Once the basic law is changed, the theocratic bulldozer will accelerate. Yaakov Neeman, who served as Netanyahu’s Minister of Justice for four years, says that the Bible contains “a complete solution to all the things we are dealing with. Step by step, we will bestow religious law upon the citizens of Israel and transform religious law into the binding law of the state.” Foreign Minister Avigdor Lieberman wants to pay non-Jews to “encourage” them to leave—and as an added nudge, force them to swear a “loyalty oath” to the Jewish state if they choose to stay. Those who do take the loyalty oath and stay will have to heed the teaching of the former chief Sephardic rabbi of Israel, Ovadia Yosef: “Non-Jews were born only to serve us. Without that, they have no place in the world; only to serve the people of Israel.”

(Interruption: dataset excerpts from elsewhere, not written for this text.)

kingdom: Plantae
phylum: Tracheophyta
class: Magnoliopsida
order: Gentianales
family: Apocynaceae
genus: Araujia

Getting back to the original question, there really is one big difference I can see between a Christian nation and a Jewish state. A US Christian nation pays its own bills or at least arranges for its grandchildren to pay them. The Jewish state does not. Israel would not exist without annual billions of dollars of free gifts from US taxpayers—Christians and nonbelievers alike. The United States has given over $100 billion to Israel since 1974, more than to any other country. By the most conservative estimate, direct US aid to Israel now adds up to 385 US dollars for every man, woman, and child in the country, every year; adding indirect aid would push the total far higher. Remember the great 2013 “sequester” that struck America’s budget, furloughing thousands of federal employees while slashing services from drug testing to snowplowing? Aid to Israel actually went up, not down, following the sequester.
It’s a free planet. Israelis can do whatever they want. But they should do it with their own money, not with mine.